ATF's acting director, Kenneth Melson, is expected to walk the plank any minute now over the failed stings -- Project Gunrunner and Operation Fast and Furious.
But while his ouster is a necessary first step, it can't be the last.
Holder and Big Sis Napolitano need to be axed as well. They were responsible for the organizations and bureaucrats under their command. And they had an epic fail in their oversight and management:
The idea behind Fast and Furious, which was run in 2009 and 2010, was to track "straw purchaser" gun buyers in Arizona and link them to major weapons dealers south of the border.
What happened instead was that hundreds of high-powered weapons -- including AK-47-style semiautomatic rifles -- wound up in the hands of Mexican drug cartels while ATF agents essentially stood by and watched.
And two of those weapons turned up at the scene of a shootout in Arizona that took the life of Brian Terry, a Customs and Border Protection agent.
"Although my instincts made me want to intervene and interdict these weapons, my supervisors directed me and my colleagues not to make any stop or arrest," said ATF agent John Dodson. He told the House Oversight Committee last week that he was ordered to "keep the straw purchaser under surveillance while allowing the guns to walk."

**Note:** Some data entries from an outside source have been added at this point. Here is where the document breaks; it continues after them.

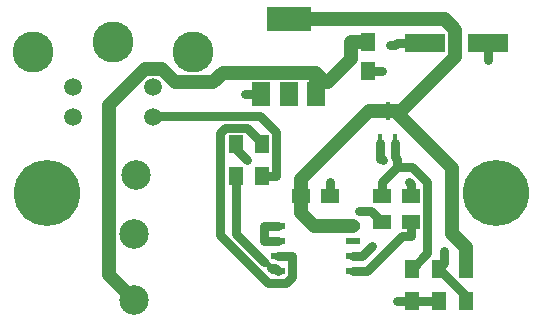
<source format=gbr>
G04 #@! TF.GenerationSoftware,KiCad,Pcbnew,(5.1.4)-1*
G04 #@! TF.CreationDate,2020-06-19T15:30:03+02:00*
G04 #@! TF.ProjectId,S-VHS ZX Spectrum Rev. C,532d5648-5320-45a5-9820-537065637472,rev?*
G04 #@! TF.SameCoordinates,Original*
G04 #@! TF.FileFunction,Copper,L1,Top*
G04 #@! TF.FilePolarity,Positive*
%FSLAX46Y46*%
G04 Gerber Fmt 4.6, Leading zero omitted, Abs format (unit mm)*
G04 Created by KiCad (PCBNEW (5.1.4)-1) date 2020-06-19 15:30:03*
%MOMM*%
%LPD*%
G04 APERTURE LIST*
%ADD10R,1.300000X1.500000*%
%ADD11R,1.500000X1.250000*%
%ADD12R,0.450000X1.500000*%
%ADD13C,5.600000*%
%ADD14R,1.250000X1.500000*%
%ADD15R,3.500000X1.600000*%
%ADD16C,1.500000*%
%ADD17C,3.465000*%
%ADD18C,2.499360*%
%ADD19R,1.500000X2.000000*%
%ADD20R,3.800000X2.000000*%
%ADD21R,1.143000X0.508000*%
%ADD22C,0.600000*%
%ADD23C,0.800000*%
%ADD24C,1.200000*%
%ADD25C,0.507800*%
G04 APERTURE END LIST*
D10*
X154940000Y-101045000D03*
X154940000Y-98345000D03*
D11*
X169779000Y-102743000D03*
X167279000Y-102743000D03*
D12*
X167767000Y-95571000D03*
X168417000Y-98231000D03*
X167117000Y-98231000D03*
D10*
X172085000Y-108886000D03*
X172085000Y-111586000D03*
D13*
X138938000Y-102489000D03*
X176950000Y-102489000D03*
D11*
X167279000Y-104902000D03*
X169779000Y-104902000D03*
D14*
X166116000Y-89682000D03*
X166116000Y-92182000D03*
D11*
X162921000Y-102743000D03*
X160421000Y-102743000D03*
D15*
X176309000Y-89789000D03*
X170909000Y-89789000D03*
D16*
X141133000Y-93535000D03*
X147933000Y-93535000D03*
X141133000Y-96035000D03*
X147933000Y-96035000D03*
D17*
X137783000Y-90535000D03*
X144533000Y-89735000D03*
X151283000Y-90535000D03*
D18*
X146431000Y-100965000D03*
X146304000Y-105918000D03*
X146304000Y-111506000D03*
D10*
X174371000Y-111586000D03*
X174371000Y-108886000D03*
X169799000Y-111586000D03*
X169799000Y-108886000D03*
X157099000Y-101045000D03*
X157099000Y-98345000D03*
D19*
X157085000Y-94082000D03*
X161685000Y-94082000D03*
X159385000Y-94082000D03*
D20*
X159385000Y-87782000D03*
D21*
X164846000Y-109093000D03*
X164846000Y-107823000D03*
X164846000Y-106553000D03*
X164846000Y-105283000D03*
X158496000Y-105283000D03*
X158496000Y-106553000D03*
X158496000Y-107823000D03*
X158496000Y-109093000D03*
D22*
X162921000Y-101517700D03*
X157324200Y-106486200D03*
X168548700Y-111586000D03*
X167341300Y-92182000D03*
X155734700Y-94082000D03*
X165314200Y-104014300D03*
X166428200Y-106979700D03*
X169611200Y-101541200D03*
X176309000Y-91189300D03*
X172543400Y-107420200D03*
X167403500Y-99648500D03*
X167955800Y-89920500D03*
X155896900Y-99695000D03*
D23*
X162921000Y-102743000D02*
X162921000Y-101517700D01*
X157324200Y-106486200D02*
X157324200Y-106553000D01*
X157324200Y-105283000D02*
X157324200Y-106486200D01*
X169799000Y-111586000D02*
X168548700Y-111586000D01*
X166116000Y-92182000D02*
X167341300Y-92182000D01*
X158496000Y-106553000D02*
X157324200Y-106553000D01*
X158496000Y-105283000D02*
X157324200Y-105283000D01*
X172085000Y-111586000D02*
X169799000Y-111586000D01*
X157085000Y-94082000D02*
X155734700Y-94082000D01*
X165314200Y-104014300D02*
X166391300Y-104014300D01*
X166391300Y-104014300D02*
X167279000Y-104902000D01*
X166017800Y-109093000D02*
X168983500Y-106127300D01*
X168983500Y-106127300D02*
X169779000Y-106127300D01*
X169779000Y-104902000D02*
X169779000Y-106127300D01*
X164846000Y-109093000D02*
X166017800Y-109093000D01*
X169779000Y-102743000D02*
X169779000Y-101709000D01*
X169779000Y-101709000D02*
X169611200Y-101541200D01*
X166428200Y-106979700D02*
X165584900Y-107823000D01*
X165584900Y-107823000D02*
X164846000Y-107823000D01*
X168536600Y-100260100D02*
X167279000Y-101517700D01*
X168417000Y-99461700D02*
X168536600Y-99581300D01*
X168536600Y-99581300D02*
X168536600Y-100260100D01*
X169799000Y-108886000D02*
X171142500Y-107542500D01*
X171142500Y-107542500D02*
X171142500Y-101584700D01*
X171142500Y-101584700D02*
X169817900Y-100260100D01*
X169817900Y-100260100D02*
X168536600Y-100260100D01*
X167279000Y-102743000D02*
X167279000Y-101517700D01*
X168417000Y-98231000D02*
X168417000Y-99461700D01*
D24*
X160421000Y-102743000D02*
X160421000Y-104168300D01*
X164846000Y-105283000D02*
X161535700Y-105283000D01*
X161535700Y-105283000D02*
X160421000Y-104168300D01*
X160421000Y-102743000D02*
X160421000Y-101317700D01*
X167767000Y-95571000D02*
X166167700Y-95571000D01*
X166167700Y-95571000D02*
X160421000Y-101317700D01*
X168647600Y-95758600D02*
X168460000Y-95571000D01*
X168460000Y-95571000D02*
X167767000Y-95571000D01*
X168647600Y-95758600D02*
X173262300Y-100373300D01*
X173262300Y-100373300D02*
X173262300Y-105927600D01*
X173262300Y-105927600D02*
X174371000Y-107036300D01*
X174371000Y-107036300D02*
X174371000Y-108886000D01*
X168647600Y-95758600D02*
X173461000Y-90945200D01*
X173461000Y-90945200D02*
X173461000Y-88651000D01*
X173461000Y-88651000D02*
X172592000Y-87782000D01*
X172592000Y-87782000D02*
X159385000Y-87782000D01*
D23*
X176309000Y-89789000D02*
X176309000Y-91189300D01*
X172085000Y-108886000D02*
X172543400Y-108427600D01*
X172543400Y-108427600D02*
X172543400Y-107420200D01*
X174371000Y-111586000D02*
X174371000Y-111172000D01*
X174371000Y-111172000D02*
X172085000Y-108886000D01*
X167117000Y-98231000D02*
X167117000Y-99581300D01*
X167403500Y-99648500D02*
X167336300Y-99581300D01*
X167336300Y-99581300D02*
X167117000Y-99581300D01*
X168558700Y-89789000D02*
X168427200Y-89920500D01*
X168427200Y-89920500D02*
X167955800Y-89920500D01*
X170909000Y-89789000D02*
X168558700Y-89789000D01*
X155896900Y-99695000D02*
X154940000Y-98738100D01*
X154940000Y-98738100D02*
X154940000Y-98345000D01*
X157099000Y-101045000D02*
X158349300Y-101045000D01*
X158349300Y-101045000D02*
X158349300Y-97319300D01*
X158349300Y-97319300D02*
X157001700Y-95971700D01*
X157001700Y-95971700D02*
X147996300Y-95971700D01*
X147996300Y-95971700D02*
X147933000Y-96035000D01*
D24*
X166116000Y-89682000D02*
X164690700Y-89682000D01*
X164690700Y-89682000D02*
X164690700Y-91100500D01*
X164690700Y-91100500D02*
X162715700Y-93075500D01*
X162715700Y-93075500D02*
X162715700Y-93075600D01*
X162715700Y-93075600D02*
X162478900Y-93075600D01*
X162478900Y-93075600D02*
X161685000Y-92281700D01*
X161685000Y-94082000D02*
X161685000Y-92281700D01*
X146304000Y-111506000D02*
X144209200Y-109411200D01*
X144209200Y-109411200D02*
X144209200Y-94993300D01*
X144209200Y-94993300D02*
X147225300Y-91977200D01*
X147225300Y-91977200D02*
X148658100Y-91977200D01*
X148658100Y-91977200D02*
X149760900Y-93080000D01*
X149760900Y-93080000D02*
X153017500Y-93080000D01*
X153017500Y-93080000D02*
X153815800Y-92281700D01*
X153815800Y-92281700D02*
X161685000Y-92281700D01*
D23*
X157938900Y-108823400D02*
X158226400Y-108823400D01*
X158226400Y-108823400D02*
X158496000Y-109093000D01*
D25*
X157324000Y-108345700D02*
X157461200Y-108345700D01*
X157461200Y-108345700D02*
X157938900Y-108823400D01*
D23*
X154940000Y-101045000D02*
X154940000Y-105961700D01*
X154940000Y-105961700D02*
X157324000Y-108345700D01*
X158496000Y-107823000D02*
X159667800Y-107823000D01*
X159667800Y-107823000D02*
X159667800Y-109626300D01*
X159667800Y-109626300D02*
X159174600Y-110119500D01*
X159174600Y-110119500D02*
X157655100Y-110119500D01*
X157655100Y-110119500D02*
X153599300Y-106063700D01*
X153599300Y-106063700D02*
X153599300Y-97375600D01*
X153599300Y-97375600D02*
X153980300Y-96994600D01*
X153980300Y-96994600D02*
X155859000Y-96994600D01*
X155859000Y-96994600D02*
X157099000Y-98234600D01*
X157099000Y-98234600D02*
X157099000Y-98345000D01*
M02*

</source>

His claims were backed up by two other ATF whistleblowers -- one of whom, Peter Forcelli, said that "to allow a gun to walk is idiotic," adding: "This was a catastrophic disaster."
Gee, ya think?
Holder has ordered the Justice Department inspector general to investigate -- but all available evidence points to Washington, not the local ATF bureau, as being responsible for this fiasco.
"They had to go to Justice to get money, to get FBI agents [and] all of the other people that helped coordinate this and to get the wiretaps they used," said Oversight Committee Chairman Darrell Issa (R-Calif.).
As for Holder, said Issa, "he should have known. It was his obligation to know." And other committee officials insist "it's quite certain that Kenneth Melson was not the principal architect of this plan."
Whether Holder and Big Sis knew doesn't matter. They should have known. If they knew and let this fiasco drag on, they need to go. If they didn't know, and they let rogue elements lead to the death of law enforcement and civilians, then they definitely need to go. And what did Obama know and when did he know it?